(WHAT YOU HAVE TO DO): Stop after the line holding "ring tip: (163, 164)". Repeat exactly every line before it in the records below, that line too, and leave out the pictures.

···

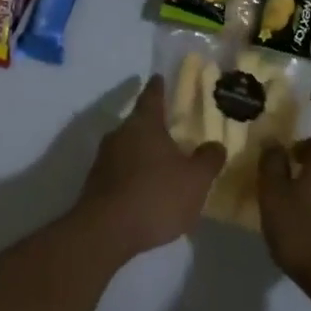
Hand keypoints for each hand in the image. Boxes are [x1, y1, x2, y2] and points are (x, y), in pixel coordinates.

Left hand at [77, 76, 225, 259]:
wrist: (105, 232)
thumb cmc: (155, 196)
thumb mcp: (195, 180)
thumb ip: (208, 159)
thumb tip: (215, 145)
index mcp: (144, 124)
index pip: (152, 96)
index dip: (158, 87)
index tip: (160, 77)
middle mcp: (120, 134)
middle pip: (139, 122)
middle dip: (155, 125)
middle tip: (173, 130)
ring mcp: (104, 159)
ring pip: (128, 147)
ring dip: (144, 152)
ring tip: (163, 164)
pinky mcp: (96, 184)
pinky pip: (120, 170)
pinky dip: (134, 174)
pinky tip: (147, 191)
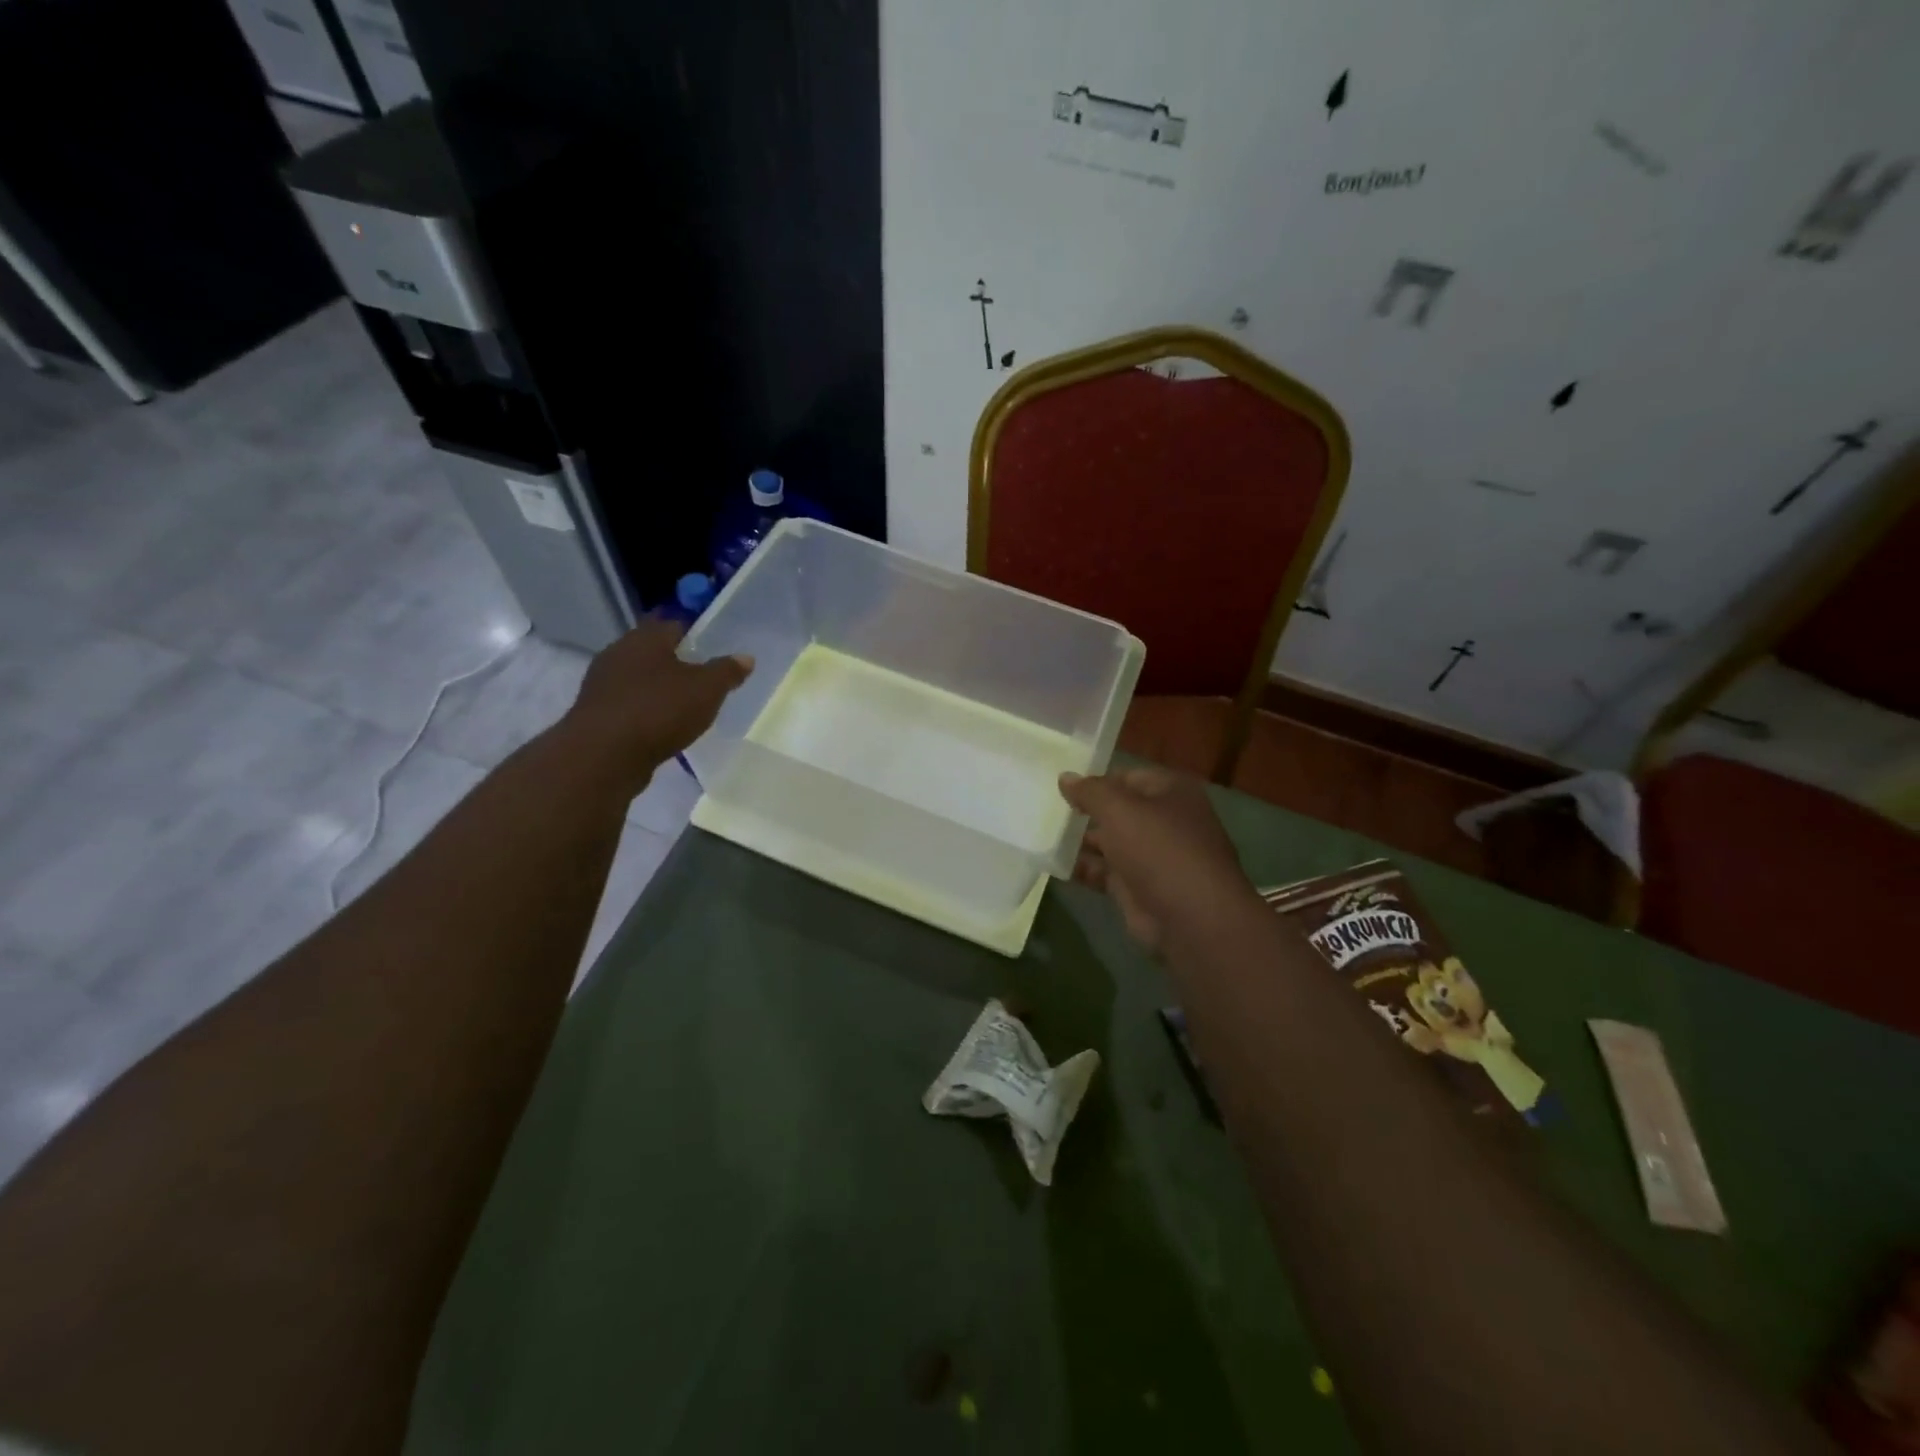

···

(SOLUTION):
Hand keypoints for each hand in the image. Boxes are [x1, y1, x2, y2] and points are (x, y), in pixel coordinates.

Left hand at [77, 76, 225, 259]:
wrist: (105, 232)
thumb cmc: (155, 196)
thumb mcp: (195, 180)
thumb ip: (208, 159)
thumb tip: (215, 145)
index mcp: (144, 124)
index pip: (152, 96)
index dip: (158, 87)
index tip: (160, 77)
middle mcp: (120, 134)
middle pip: (139, 122)
middle dip: (155, 125)
middle tip: (173, 130)
ring mcp: (104, 159)
ring pip: (128, 147)
ring dip: (144, 152)
ring tip: (163, 164)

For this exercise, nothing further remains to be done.